You are viewing a plain text version of this content. The canonical link for it is here.
Posted to commits@cassandra.apache.org by "Sylvain Lebresne (JIRA)" <ji...@apache.org> on 2011/06/27 16:05:48 UTC
[jira] [Resolved] (CASSANDRA-2815) Bad timing in repair can transfer data it is not suppose to

     [ https://issues.apache.org/jira/browse/CASSANDRA-2815?page=com.atlassian.jira.plugin.system.issuetabpanels:all-tabpanel ]

Sylvain Lebresne resolved CASSANDRA-2815.
-----------------------------------------

    Resolution: Duplicate

Marking as duplicate of CASSANDRA-2816 as the patch there fixes that issue too.

> Bad timing in repair can transfer data it is not suppose to 
> ------------------------------------------------------------
>
>                 Key: CASSANDRA-2815
>                 URL: https://issues.apache.org/jira/browse/CASSANDRA-2815
>             Project: Cassandra
>          Issue Type: Bug
>          Components: Core
>            Reporter: Sylvain Lebresne
>            Assignee: Sylvain Lebresne
>              Labels: repair
>             Fix For: 0.8.2
>
>
> The core of the problem is that the sstables used to construct a merkle tree are not necessarily the same than the ones for which streaming is initiated. This is usually not a big deal: newly compacted sstables don't matter since data hasn't change. Newly flushed data (between the start of the validation compaction and the start of the streaming) are a little bit more problematic, even though one could argue that on average this won't be not too much data.
> But there can be more problematic scenario: suppose a 3 nodes cluster with RF=3, all the data on node3 is removed and then repair is started on node3.  Also suppose the cluster havs two CFs, cf1 and cf2, sharing evenly the data.
> Node3 will request the usual merkle trees and let's pretend validation compaction is mono-threaded to simplify.
> What can happen is the following:
>   # node3 computes its merkle trees for all requests very quickly, having no data. It will thus wait on the other nodes trees (his own trees saying "I have no data").
>   # node1 starts computing its tree for say cf1 (queuing the computation for cf2). In the meantime, node2 may start computing the tree for cf2 (queuing the one for cf1).
>   # when node1 completes his first tree, it sends it to node3. Node3 receives it, compare to his own tree and initiate transfer of all the data for cf1 from node1 to him.
>   # not too long after that, node2 completes it's first tree, the one for cf2 and send it to node3. Based on it, transfer of all the data for cf2 from node2 to node3 starts.
>   # An arbitrary long time after that (compaction validation can take time), node2 will finish his second tree (for cf1 that is and send it back to node3. Node3 will compare to his own (empty) tree and decide that all the ranges should be repaired with node2 for cf1. The problem is that when that happens, the transfer of cf1 from node1 may have been done already, or at least partly done. For that reason, node3 will start streaming all this data to node2.

[Rows from a dataset]
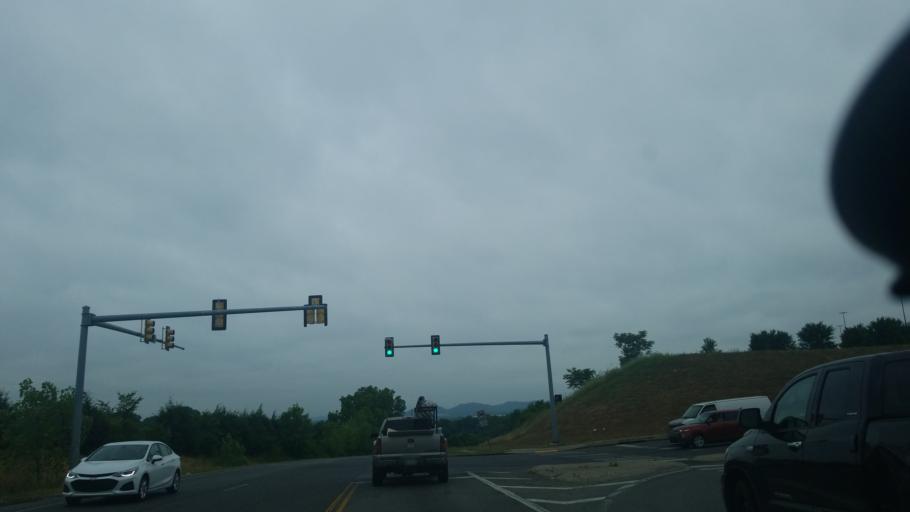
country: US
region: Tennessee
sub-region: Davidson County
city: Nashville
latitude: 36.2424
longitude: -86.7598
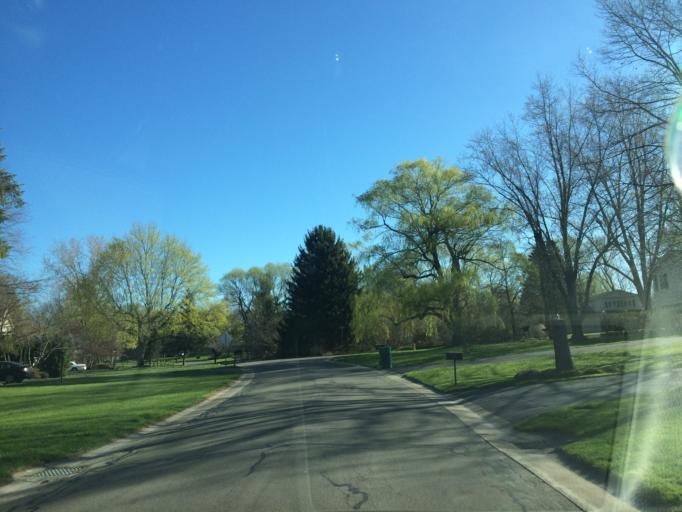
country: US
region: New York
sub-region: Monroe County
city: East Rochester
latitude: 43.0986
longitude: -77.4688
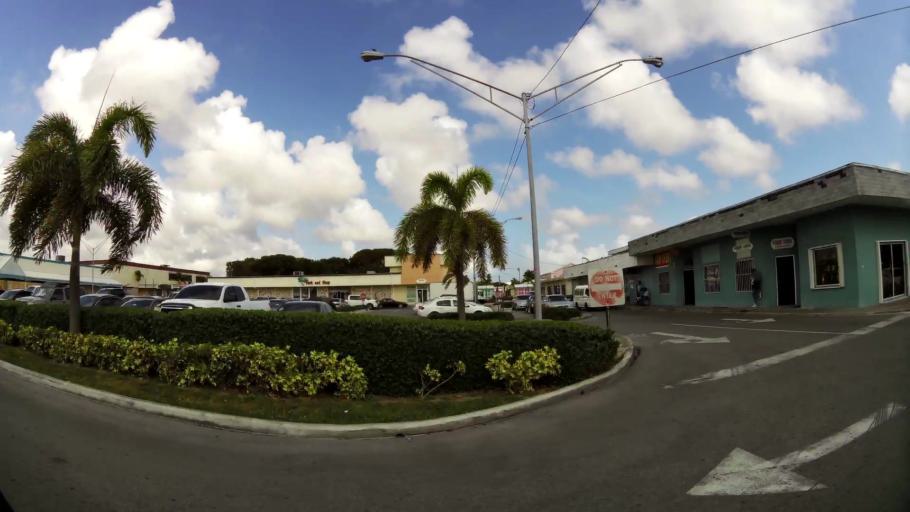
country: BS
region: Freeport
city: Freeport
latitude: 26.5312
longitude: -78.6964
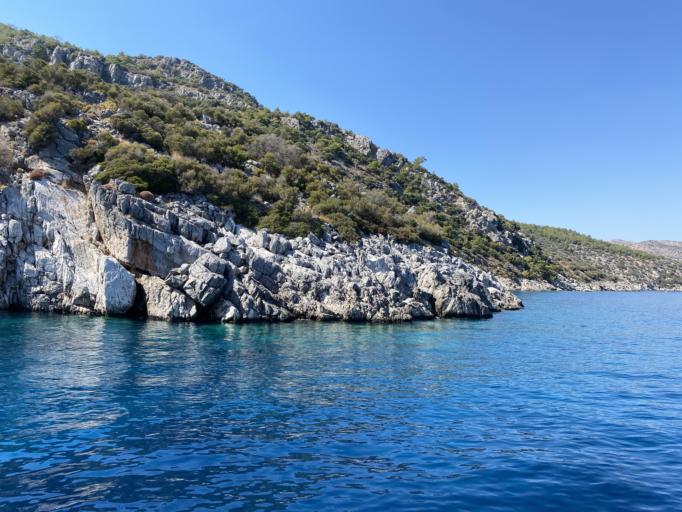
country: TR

> [EXERCISE DESCRIPTION]:
For each of the following statements, answer yes or no according to whether it agrees with the Cassandra repair issue report, and quote the words from the report that decide it. (a) The issue was closed as a duplicate of another issue. (b) The fix for the issue is listed for version 0.8.1. (c) In the scenario described, all the data on node1 is removed before repair begins. These entries come from a different source than the text.

> [RESPONSE TO THIS EXERCISE]:
(a) Yes: "Marking as duplicate of CASSANDRA-2816 as the patch there fixes that issue too."
(b) No: "Fix For: 0.8.2"
(c) No: "all the data on node3 is removed and then repair is started on node3."